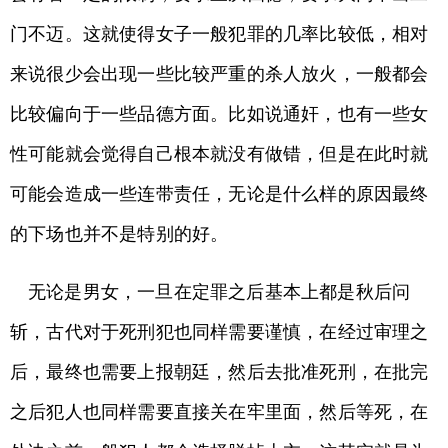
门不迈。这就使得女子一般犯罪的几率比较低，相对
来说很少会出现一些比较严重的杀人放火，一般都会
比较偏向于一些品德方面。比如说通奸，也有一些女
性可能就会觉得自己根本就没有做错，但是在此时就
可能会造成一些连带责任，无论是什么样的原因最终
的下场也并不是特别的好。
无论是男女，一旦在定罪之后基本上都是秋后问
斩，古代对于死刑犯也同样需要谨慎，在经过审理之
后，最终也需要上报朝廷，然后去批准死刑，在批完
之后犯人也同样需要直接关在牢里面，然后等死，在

• • • • • • •

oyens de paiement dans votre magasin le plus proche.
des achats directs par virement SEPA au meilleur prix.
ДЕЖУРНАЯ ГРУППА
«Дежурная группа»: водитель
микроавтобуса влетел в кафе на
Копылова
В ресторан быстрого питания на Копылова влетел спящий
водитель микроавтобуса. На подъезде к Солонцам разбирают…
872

• • • • • • •

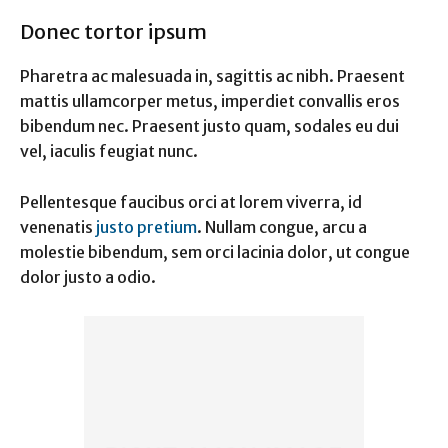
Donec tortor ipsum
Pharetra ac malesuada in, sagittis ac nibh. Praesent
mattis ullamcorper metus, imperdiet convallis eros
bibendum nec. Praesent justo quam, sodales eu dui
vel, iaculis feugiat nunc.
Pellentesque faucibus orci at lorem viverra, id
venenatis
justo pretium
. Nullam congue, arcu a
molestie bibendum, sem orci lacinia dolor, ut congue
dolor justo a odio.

• • • • • • •

* WHAT TO WORK ON: Can you write out the lines from the line containing "Donec tortor ipsum" through the line containing "dolor justo a odio.", including both, character for character and with nothing else?

* OUTPUT FOR THIS TASK:
Donec tortor ipsum
Pharetra ac malesuada in, sagittis ac nibh. Praesent
mattis ullamcorper metus, imperdiet convallis eros
bibendum nec. Praesent justo quam, sodales eu dui
vel, iaculis feugiat nunc.
Pellentesque faucibus orci at lorem viverra, id
venenatis
justo pretium
. Nullam congue, arcu a
molestie bibendum, sem orci lacinia dolor, ut congue
dolor justo a odio.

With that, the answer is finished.